June 24, 2015

Festa Junina benefiting Despertar

Turnout has been wonderful with guests, friends, and family of UXUA staff visiting us during the traditional Festa Junina (June Festival), as we host a small Quermesse (traditional bazaar) and sell homemade delicacies for people to enjoy while strolling around the festivities in the Quadrado. We're raising money for Despertar, a local charity offering Trancoso residents free instruction in the arts, languages, and career skills.

The Festa Junina is one of our favorite celebrations, very much a part of the rural, agricultural culture of Brazil. Dating back to the earliest colonial period, the tradition recognizes various saints including São João (Saint John the Baptist).

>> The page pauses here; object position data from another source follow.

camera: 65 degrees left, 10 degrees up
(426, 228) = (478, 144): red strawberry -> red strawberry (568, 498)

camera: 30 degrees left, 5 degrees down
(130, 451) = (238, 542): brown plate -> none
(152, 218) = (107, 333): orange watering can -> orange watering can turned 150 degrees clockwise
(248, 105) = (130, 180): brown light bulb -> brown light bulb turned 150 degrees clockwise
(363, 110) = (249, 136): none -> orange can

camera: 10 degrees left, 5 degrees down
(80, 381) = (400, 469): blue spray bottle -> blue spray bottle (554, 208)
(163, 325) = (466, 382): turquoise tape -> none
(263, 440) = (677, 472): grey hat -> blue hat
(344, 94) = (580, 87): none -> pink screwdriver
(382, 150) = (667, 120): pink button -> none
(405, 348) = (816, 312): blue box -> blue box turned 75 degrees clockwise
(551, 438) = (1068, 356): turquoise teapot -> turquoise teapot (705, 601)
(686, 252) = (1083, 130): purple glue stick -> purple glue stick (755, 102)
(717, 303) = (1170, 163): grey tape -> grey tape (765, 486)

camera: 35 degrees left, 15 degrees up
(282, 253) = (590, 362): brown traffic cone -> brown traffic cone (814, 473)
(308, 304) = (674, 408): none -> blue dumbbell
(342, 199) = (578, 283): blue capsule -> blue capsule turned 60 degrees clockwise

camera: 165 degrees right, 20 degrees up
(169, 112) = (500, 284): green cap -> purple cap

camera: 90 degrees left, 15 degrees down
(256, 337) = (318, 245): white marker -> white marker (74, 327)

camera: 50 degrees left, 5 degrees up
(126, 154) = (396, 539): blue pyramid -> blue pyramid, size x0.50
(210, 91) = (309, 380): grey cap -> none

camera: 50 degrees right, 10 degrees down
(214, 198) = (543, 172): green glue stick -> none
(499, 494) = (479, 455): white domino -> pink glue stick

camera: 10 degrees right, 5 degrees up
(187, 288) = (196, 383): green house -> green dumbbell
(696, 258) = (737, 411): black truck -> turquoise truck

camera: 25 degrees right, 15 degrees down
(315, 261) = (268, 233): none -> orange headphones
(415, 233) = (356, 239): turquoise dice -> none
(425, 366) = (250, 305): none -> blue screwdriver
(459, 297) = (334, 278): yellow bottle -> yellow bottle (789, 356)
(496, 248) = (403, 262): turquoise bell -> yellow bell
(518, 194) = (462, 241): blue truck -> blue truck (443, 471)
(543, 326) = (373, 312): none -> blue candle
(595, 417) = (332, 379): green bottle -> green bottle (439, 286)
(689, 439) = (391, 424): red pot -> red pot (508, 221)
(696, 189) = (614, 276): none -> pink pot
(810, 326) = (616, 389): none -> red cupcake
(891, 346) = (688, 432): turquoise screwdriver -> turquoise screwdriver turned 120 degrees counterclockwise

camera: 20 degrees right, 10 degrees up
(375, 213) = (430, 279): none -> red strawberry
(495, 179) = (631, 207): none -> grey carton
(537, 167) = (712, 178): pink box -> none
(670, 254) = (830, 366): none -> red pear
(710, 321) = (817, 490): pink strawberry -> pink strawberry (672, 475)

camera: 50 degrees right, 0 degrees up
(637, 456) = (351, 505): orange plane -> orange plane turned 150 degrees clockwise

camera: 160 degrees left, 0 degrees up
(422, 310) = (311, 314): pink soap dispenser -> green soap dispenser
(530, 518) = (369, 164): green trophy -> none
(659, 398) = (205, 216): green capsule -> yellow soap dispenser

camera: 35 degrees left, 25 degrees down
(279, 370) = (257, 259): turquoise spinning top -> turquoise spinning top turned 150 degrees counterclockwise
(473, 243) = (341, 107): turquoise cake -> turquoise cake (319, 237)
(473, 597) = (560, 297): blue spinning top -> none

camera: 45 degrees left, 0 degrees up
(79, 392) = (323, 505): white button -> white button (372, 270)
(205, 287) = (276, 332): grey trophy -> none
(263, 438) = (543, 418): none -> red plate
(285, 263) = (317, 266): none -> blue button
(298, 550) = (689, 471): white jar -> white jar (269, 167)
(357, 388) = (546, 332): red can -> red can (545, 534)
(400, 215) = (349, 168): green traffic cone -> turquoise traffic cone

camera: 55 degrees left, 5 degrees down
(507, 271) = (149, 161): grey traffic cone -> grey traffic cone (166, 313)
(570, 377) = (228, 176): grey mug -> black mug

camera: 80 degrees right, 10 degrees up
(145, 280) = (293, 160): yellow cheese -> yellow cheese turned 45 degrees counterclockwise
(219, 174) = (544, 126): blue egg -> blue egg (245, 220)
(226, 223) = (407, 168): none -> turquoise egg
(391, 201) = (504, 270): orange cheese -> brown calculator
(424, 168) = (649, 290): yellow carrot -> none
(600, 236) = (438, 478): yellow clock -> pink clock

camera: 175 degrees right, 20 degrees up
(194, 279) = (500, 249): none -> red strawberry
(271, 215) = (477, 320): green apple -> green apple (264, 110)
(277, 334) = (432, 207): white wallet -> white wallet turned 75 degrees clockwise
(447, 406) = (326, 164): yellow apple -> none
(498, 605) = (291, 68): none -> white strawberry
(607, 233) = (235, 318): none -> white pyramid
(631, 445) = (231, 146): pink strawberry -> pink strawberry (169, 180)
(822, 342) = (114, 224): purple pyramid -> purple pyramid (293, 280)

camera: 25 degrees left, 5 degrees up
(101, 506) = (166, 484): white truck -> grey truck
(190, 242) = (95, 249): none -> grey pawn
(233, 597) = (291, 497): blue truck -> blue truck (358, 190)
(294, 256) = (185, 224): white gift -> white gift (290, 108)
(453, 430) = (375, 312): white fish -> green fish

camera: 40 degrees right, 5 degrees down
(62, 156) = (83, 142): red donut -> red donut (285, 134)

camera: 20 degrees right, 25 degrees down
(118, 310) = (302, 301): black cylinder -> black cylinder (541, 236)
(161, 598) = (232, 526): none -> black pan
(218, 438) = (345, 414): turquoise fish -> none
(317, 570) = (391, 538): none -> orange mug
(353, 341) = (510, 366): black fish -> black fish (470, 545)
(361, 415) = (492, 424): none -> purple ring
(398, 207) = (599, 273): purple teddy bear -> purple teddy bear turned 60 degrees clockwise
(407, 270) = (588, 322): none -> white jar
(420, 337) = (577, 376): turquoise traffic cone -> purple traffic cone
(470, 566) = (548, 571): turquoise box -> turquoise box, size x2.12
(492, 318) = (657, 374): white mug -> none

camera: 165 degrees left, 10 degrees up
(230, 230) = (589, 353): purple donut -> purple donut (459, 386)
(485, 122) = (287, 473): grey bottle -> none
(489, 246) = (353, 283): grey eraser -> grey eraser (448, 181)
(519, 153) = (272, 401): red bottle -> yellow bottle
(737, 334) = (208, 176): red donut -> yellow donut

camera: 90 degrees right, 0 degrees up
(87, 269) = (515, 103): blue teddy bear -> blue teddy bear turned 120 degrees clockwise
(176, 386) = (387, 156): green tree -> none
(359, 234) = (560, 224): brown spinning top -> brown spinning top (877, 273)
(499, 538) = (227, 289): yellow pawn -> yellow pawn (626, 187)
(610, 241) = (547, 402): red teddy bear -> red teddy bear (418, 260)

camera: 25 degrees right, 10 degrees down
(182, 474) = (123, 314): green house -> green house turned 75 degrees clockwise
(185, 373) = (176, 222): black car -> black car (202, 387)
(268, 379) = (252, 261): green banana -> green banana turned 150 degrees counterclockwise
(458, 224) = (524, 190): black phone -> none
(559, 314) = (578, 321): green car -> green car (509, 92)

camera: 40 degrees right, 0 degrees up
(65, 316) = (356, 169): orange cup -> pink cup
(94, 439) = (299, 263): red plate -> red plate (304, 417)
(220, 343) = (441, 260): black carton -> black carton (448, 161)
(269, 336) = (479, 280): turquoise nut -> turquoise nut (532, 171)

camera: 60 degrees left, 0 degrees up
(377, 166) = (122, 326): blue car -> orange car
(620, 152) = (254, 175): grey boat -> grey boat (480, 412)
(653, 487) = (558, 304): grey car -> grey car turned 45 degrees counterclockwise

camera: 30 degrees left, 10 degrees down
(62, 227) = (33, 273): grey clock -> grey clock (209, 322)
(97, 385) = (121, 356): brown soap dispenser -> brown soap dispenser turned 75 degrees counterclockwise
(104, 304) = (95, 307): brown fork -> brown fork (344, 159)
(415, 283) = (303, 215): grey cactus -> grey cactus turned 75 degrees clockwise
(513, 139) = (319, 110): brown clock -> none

Tents are raised, games and raffles take place, and abundance of traditional and delicious food is served and bonfires burn while dances are held.

The tents raised to hold the celebrations are called arraial and are made of raw material and thatched roof, structures reserved for special parties in old rural areas. Men often attend dressed up as farm boys with large straw hats and women wear pigtails, freckles, painted gap teeth and red-checkered dresses. The June Festival held pratically nationwide and is one of the most fun but least internationally famous parties of Brazil, exactly the kind of event we love.

Old-fashioned Quentão

Of course lots of traditional food is served during the evenings of the Festa Junina and is usually washed down with the warm drink Quentão, made from mulled cachaça (a distilled spirit derived from sugarcane) with jenipapo fruit cream, ginger and other spices. We make it on our traditional fogão a lenha (wood-burning stove) in an antique fisherman house dating back to the 17th century.